Diante dessa sociedade apática da obra, ainda há aqueles que estão lúcidos. Os personagens com capacidade de se conectarem emocionalmente, são tomados por angústia, pelo isolamento e pela perda. “Um sentimento de luto, de vazio e desesperança. Mas, com sorte (e terapia) também gera um desejo profundo de mudança, de viver. Neste cenário, alguns indivíduos buscam um propósito que justifique sua existência. Ou você afunda de vez ou emerge sedento por respirar”, diz o autor, elucidando que é intrínseco ao ser humano a reflexão existencial e, de preferência, que isso gere resultados significativos.

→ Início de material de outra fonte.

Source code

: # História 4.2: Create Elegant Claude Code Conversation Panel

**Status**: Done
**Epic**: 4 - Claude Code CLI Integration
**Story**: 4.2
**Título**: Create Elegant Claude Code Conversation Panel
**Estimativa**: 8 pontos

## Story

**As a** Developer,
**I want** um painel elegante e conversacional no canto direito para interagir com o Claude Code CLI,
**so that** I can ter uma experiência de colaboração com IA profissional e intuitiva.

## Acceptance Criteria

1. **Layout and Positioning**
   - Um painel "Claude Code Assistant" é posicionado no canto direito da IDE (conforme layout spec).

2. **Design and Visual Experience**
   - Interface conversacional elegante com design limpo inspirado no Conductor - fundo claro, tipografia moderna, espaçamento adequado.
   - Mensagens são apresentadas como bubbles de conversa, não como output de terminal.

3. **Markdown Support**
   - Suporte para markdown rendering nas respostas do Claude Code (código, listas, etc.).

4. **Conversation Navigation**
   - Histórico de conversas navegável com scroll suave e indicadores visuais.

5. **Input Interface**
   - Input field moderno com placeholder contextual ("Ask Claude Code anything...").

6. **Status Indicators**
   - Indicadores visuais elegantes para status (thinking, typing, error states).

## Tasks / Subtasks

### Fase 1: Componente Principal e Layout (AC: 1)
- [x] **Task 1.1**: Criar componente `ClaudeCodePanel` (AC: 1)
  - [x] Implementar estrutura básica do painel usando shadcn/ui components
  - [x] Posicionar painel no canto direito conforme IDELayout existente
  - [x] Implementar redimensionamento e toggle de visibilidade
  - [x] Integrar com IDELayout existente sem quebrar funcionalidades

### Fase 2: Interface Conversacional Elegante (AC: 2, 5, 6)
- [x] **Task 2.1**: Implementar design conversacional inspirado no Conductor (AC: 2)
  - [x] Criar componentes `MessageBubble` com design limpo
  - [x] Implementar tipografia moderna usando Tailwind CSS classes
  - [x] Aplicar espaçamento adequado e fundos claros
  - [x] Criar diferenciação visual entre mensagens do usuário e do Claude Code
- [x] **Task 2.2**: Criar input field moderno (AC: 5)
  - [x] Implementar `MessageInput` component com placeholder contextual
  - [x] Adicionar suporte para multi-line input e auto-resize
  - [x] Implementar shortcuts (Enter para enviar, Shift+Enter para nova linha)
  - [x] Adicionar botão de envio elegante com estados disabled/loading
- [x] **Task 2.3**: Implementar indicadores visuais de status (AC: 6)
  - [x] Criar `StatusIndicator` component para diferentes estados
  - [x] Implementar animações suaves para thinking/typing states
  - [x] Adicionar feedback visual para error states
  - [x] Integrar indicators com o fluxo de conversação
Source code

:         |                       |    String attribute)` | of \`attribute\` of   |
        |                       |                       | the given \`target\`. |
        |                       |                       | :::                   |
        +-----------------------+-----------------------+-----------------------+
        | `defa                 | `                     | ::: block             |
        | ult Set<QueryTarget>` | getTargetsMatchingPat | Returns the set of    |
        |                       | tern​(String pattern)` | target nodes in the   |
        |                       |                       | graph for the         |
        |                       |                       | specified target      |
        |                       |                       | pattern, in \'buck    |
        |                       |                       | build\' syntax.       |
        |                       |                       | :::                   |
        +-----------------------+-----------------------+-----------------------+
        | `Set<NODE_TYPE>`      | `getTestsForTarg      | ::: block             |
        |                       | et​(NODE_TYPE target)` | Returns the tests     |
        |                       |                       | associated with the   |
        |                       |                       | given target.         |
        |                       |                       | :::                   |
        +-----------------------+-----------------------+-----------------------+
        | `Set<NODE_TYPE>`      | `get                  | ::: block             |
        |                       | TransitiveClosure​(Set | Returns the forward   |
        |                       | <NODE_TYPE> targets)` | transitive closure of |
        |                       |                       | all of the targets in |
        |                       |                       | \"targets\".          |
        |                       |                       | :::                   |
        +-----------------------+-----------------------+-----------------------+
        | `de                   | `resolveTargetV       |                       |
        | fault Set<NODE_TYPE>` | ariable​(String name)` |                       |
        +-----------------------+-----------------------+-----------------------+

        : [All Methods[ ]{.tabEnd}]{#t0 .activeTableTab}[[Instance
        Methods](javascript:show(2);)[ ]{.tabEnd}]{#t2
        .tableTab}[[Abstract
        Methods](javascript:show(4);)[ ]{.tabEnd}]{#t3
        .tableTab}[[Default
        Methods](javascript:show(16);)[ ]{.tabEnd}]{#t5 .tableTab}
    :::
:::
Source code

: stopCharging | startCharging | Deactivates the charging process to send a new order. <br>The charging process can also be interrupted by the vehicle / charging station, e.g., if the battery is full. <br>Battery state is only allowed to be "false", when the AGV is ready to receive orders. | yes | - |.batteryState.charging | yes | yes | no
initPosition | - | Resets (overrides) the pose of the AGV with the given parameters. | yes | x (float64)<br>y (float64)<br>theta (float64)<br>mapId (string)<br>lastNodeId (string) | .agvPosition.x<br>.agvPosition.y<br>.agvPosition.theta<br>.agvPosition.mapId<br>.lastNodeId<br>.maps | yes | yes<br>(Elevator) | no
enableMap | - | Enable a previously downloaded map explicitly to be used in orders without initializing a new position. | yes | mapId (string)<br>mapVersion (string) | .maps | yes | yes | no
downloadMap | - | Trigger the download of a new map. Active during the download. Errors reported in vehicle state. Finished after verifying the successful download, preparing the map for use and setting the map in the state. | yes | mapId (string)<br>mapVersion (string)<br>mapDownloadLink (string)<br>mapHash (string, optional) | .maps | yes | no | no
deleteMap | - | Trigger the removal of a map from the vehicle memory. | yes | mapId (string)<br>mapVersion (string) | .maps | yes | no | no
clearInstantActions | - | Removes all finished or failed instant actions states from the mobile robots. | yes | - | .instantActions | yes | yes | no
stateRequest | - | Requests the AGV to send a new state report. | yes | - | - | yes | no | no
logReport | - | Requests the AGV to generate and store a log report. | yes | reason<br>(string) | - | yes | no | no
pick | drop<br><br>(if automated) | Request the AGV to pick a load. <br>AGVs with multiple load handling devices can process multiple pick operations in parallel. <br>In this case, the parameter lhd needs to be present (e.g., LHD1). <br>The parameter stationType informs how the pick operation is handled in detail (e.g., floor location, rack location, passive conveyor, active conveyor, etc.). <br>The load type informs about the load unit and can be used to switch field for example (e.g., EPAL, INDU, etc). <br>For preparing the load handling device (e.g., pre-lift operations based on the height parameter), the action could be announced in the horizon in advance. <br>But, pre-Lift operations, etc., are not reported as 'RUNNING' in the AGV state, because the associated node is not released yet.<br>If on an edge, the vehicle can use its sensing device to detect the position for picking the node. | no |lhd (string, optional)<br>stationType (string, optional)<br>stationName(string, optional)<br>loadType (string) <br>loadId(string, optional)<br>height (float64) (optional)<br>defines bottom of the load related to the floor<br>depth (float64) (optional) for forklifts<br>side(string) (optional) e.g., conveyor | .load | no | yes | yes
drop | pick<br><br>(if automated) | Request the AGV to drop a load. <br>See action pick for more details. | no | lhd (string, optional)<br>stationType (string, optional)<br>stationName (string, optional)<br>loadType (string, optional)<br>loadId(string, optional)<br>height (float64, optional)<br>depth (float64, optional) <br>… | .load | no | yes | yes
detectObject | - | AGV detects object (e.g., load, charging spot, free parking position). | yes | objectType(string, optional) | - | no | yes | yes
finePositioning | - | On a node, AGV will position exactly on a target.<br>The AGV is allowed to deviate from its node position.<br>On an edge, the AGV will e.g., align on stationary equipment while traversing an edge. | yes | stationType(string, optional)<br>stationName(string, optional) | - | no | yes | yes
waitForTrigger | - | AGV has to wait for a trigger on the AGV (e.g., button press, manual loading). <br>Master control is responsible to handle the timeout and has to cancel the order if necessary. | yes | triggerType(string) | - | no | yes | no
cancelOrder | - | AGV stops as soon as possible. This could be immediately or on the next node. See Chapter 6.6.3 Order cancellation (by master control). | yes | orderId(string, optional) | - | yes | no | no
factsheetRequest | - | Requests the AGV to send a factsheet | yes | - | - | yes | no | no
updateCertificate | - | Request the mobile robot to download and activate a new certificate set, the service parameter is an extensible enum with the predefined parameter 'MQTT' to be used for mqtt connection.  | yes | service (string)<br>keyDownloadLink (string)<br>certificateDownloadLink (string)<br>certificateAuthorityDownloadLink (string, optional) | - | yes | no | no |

A obra é desconfortável, pois nos faz conscientes dos nossos vazios. Nos mostra a solidão e o desespero. Porém, lembra que é enfrentando tais desconfortos que há a esperança de maior plenitude, pois é sabendo lidar com o sofrimento, ao dar-lhe significado, que a felicidade é mais significativa também. Mas, claro, que tais impactos internos são impulsionados pelos externos. E o que é mais externo, desconhecido, estranho e desafiador do que o outro?
Personagens
Inês é uma neurocientista especializada em Alzheimer, e que a partir de um trágico acontecimento, inicia um drama interno que é contextualizado no drama externo e comum à sociedade, gerando uma obsessão. Sandro é enfermeiro, solitário, e vive nesta sociedade segregada emocionalmente diante de uma doença misteriosa. Ainda lúcido, se torna responsável em manter o que resta do pacto social diante de uma população incapacitada. A terceira narrativa é sobre sete estranhos que acordam sem memória em casas espalhadas no meio de uma floresta. O que eles sabem, ao receberem uma carta e uma chave, é que aquele que reunir sete chaves, poderá lembrar quem é.
Ávila explica que o que há em comum com os personagens, é a busca por preencher o vazio existencial, e os leitores se conectam com eles por também terem seus vazios. “Vemos a construção de suas fragilidades psicológicas, por exemplo em Inês, a neurocientista que busca uma forma de fugir da dor. Ela é uma pessoa que viveu experiências que a fizeram ter um apego obsessivo, ela quer manter tudo e, de preferência, manter tudo como está. Por isso, diante de um acontecimento muito doloroso que muda completamente a sua vida, ela quebra”, explica, demonstrando a nossa fragilidade diante da vida que foge, naturalmente, do nosso controle.